Barron’s cast the latest pall on Google with an article outlining several risks that threaten to squeeze the company’s profit margins and cut its market value in half.

The gloomy scenario further dampened investors’ enthusiasm for Google, whose market value has plunged by 27 percent in the past month to wipe out nearly $40 billion in shareholder wealth. Google’s shares fell $16.91, or 4.7 percent, to close at $345.70 on the Nasdaq Stock Market. The shares peaked at $475.11 on Jan. 11.

Since its stock reached that high, Google has released a fourth-quarter earnings report that didn’t live up to analysts’ lofty expectations and alienated some of its users by launching a censored version of its search engine in China to adhere to that country’s government restrictions on free speech.

Those developments have contributed to an abrupt change in perception about Mountain View-based Google, which began 2006 as a widely revered Internet icon that seemingly could do no wrong as its shares soared from their August 2004 initial public offering price of $85.

Now, Google is increasingly being viewed as a company vulnerable to stiffer competition as well as its heavy reliance on advertising revenue growth that could taper off as companies become more sophisticated about online marketing.

Barron’s critical piece, which warned Google’s shares might drop to as low as $188, provided a textbook example of how the pendulum has swung against the company.

Many of the potential problems detailed in the Barron’s article also loomed as possible pitfalls during 2004 and 2005, William Blair & Co. analyst Troy Mastin reminded investors in a Monday research note.

“While we agree that the company is facing more headwinds today than last year, most of the fundamental issues raised by Barron’s are not materially different than 12 or 18 months ago,” Mastin wrote.

Most other analysts echoed Mastin’s sentiments, continuing to describe the recent downturn in Google’s stock as a golden opportunity for bargain hunters.

“The simple takeaway is that Google owns the best fundamentals in the Internet sector,” Citigroup analyst Mark Mahaney wrote Monday, reiterating his belief that the company’s shares will bounce back to as high as $490 during the next year.

Another prominent Internet analyst, Safa Rashtchy of Piper Jaffray, believes Google’s shares will reach $600 by the year’s end.

Google has continued to enthrall most analysts even as the company’s management is ambivalent about Wall Street’s opinions. “The company isn’t run for the long-term value of our shareholders but for the long-term value of our end users,” CEO Eric Schmidt said in an interview published in this week’s Time magazine.

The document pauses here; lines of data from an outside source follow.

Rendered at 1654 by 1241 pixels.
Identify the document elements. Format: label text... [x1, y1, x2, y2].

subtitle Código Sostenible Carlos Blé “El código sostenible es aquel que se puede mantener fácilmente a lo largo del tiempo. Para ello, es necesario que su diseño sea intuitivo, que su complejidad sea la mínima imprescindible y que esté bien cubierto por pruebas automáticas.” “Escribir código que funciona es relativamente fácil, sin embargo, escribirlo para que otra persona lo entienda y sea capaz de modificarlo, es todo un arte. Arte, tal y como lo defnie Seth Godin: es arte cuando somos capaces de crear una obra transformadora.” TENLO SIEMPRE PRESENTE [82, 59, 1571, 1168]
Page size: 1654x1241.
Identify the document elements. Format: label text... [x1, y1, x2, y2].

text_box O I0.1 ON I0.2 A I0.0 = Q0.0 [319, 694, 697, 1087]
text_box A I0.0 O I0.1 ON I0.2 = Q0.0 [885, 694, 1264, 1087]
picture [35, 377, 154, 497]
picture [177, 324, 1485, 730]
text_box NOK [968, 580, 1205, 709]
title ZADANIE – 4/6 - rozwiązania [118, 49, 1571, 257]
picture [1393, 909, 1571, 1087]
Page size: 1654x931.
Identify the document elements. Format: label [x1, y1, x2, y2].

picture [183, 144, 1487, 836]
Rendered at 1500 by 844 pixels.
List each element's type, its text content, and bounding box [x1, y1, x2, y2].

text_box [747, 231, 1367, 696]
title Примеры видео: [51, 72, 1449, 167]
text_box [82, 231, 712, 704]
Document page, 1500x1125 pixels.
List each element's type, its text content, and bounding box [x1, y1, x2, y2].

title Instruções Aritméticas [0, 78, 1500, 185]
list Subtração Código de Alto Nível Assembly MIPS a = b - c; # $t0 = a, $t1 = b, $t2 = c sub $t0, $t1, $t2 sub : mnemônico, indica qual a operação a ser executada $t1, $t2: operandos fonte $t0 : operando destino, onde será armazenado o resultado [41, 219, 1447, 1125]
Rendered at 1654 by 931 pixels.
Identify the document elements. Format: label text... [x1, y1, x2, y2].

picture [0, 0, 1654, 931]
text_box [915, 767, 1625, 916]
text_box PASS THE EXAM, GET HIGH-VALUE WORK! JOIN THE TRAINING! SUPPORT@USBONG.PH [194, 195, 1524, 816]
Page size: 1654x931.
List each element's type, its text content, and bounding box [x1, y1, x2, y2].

Like Google co-founders Larry Page and Sergey Brin, Schmidt has pocketed huge windfalls since the company’s IPO. Combined, the three executives have sold about $3.7 billion in stock.

The early run-up in Google’s stock price has been driven by Google’s Internet-leading search engine, which has become the hub of the Web’s largest advertising network. As more advertisers shift their spending online, Google’s annual profit has ballooned from $7 million in 2001 to $1.5 billion in 2005.

Both Yahoo Inc. and Microsoft Corp. have been aggressively investing in improvements in their own search engines to catch up with Google, but those efforts haven’t paid off so far. (MSNBC.com is half-owned by Microsoft.)

Google ended December with a 48.8 percent share of the U.S. search market, up from 43.1 percent in the prior year, according to Nielsen/NetRatings Inc. Yahoo ranked second with a 21.4 percent share, down from 21.7 percent in the prior year, while Microsoft’s MSN held a 10.9 percent share, down from 14 percent.

In an inkling of how competitive the market might become, both Microsoft and Yahoo have recently indicated they are considering offering financial incentives to Web surfers who agree to use their search engines instead of Google’s.

Google pessimists are also worried that advertisers will gradually lower the prices that they pay to have their messages displayed alongside specified search requests, such as “vacation” or “computers.”

Recurring problems with mischief makers who maliciously click online ads with no intention of buying anything — a practice known as “click fraud” — also loom as a stumbling block for Google.